_Task item_
Set out the lines below as a numbered list, skipping the blank ones and leaving the pictures out.

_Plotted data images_
════════════════════
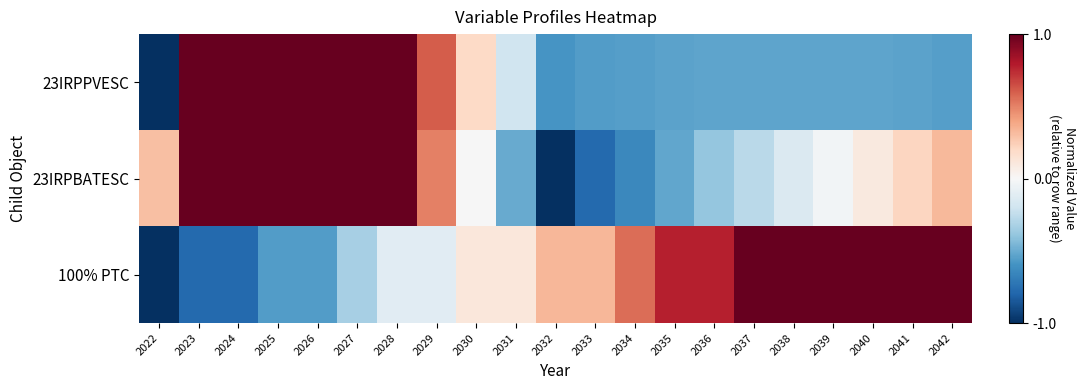

At how many categories does at least one series exceed 0?

21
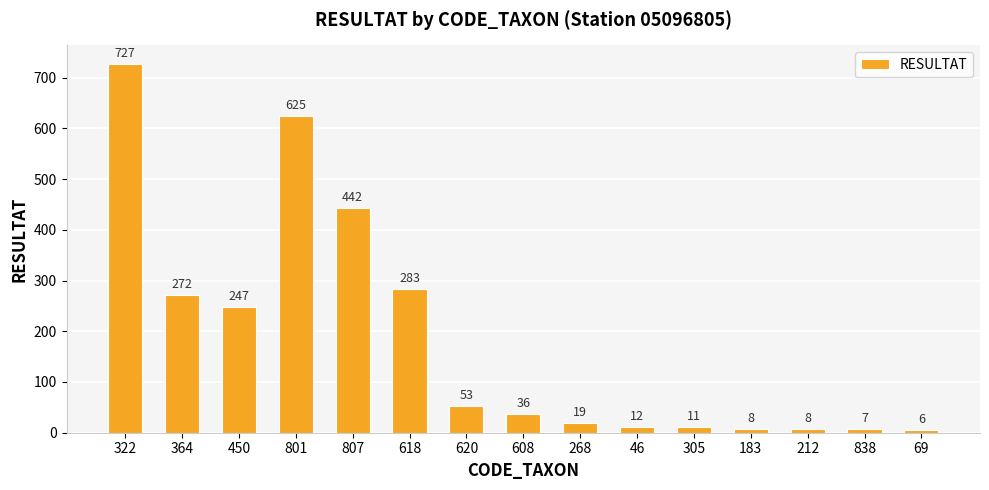

What is the average value?

184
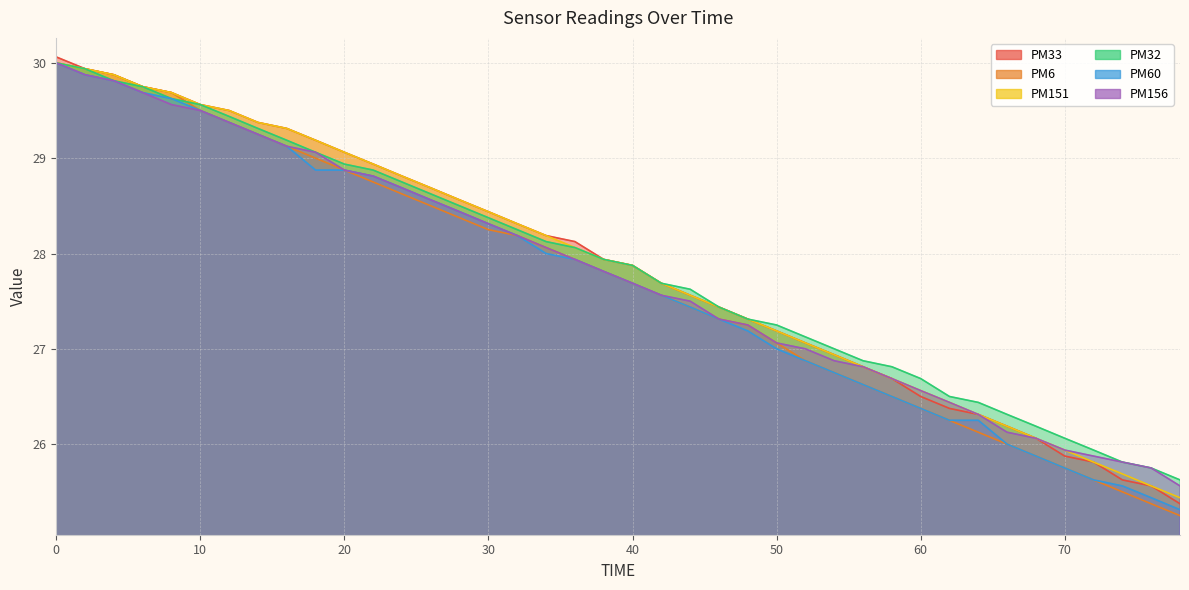

Count the number of data series in this chart.

6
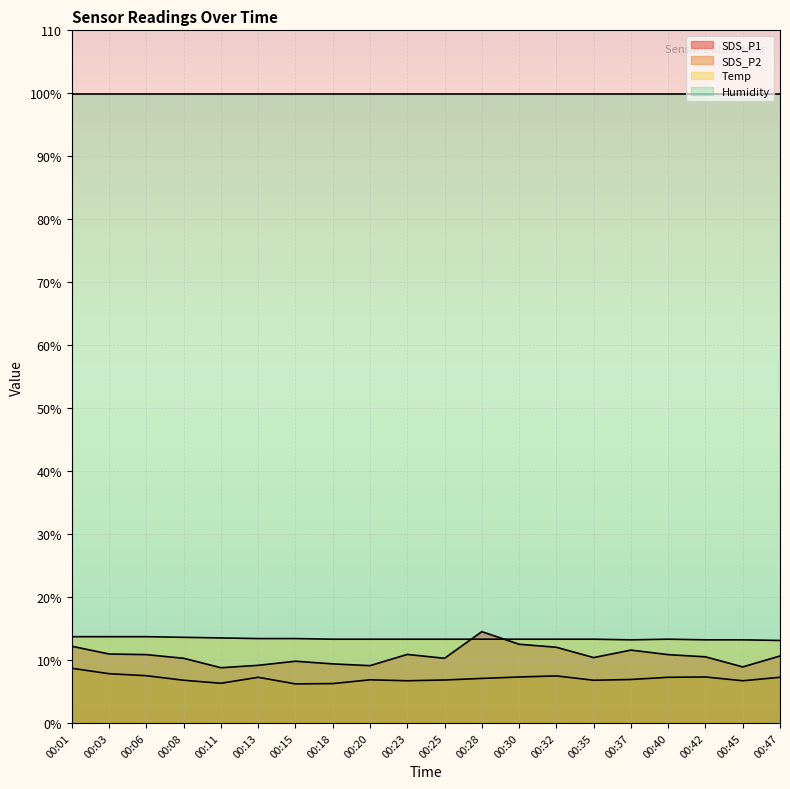

The value of Temp at 00:37 is 13.2. True or false?

True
════════════════════
_Solved exercise_
1. At how many categories does at least one series exceed 0?
2. 21
3. What is the average value?
4. 184
5. Count the number of data series in this chart.
6. 6
7. The value of Temp at 00:37 is 13.2. True or false?
8. True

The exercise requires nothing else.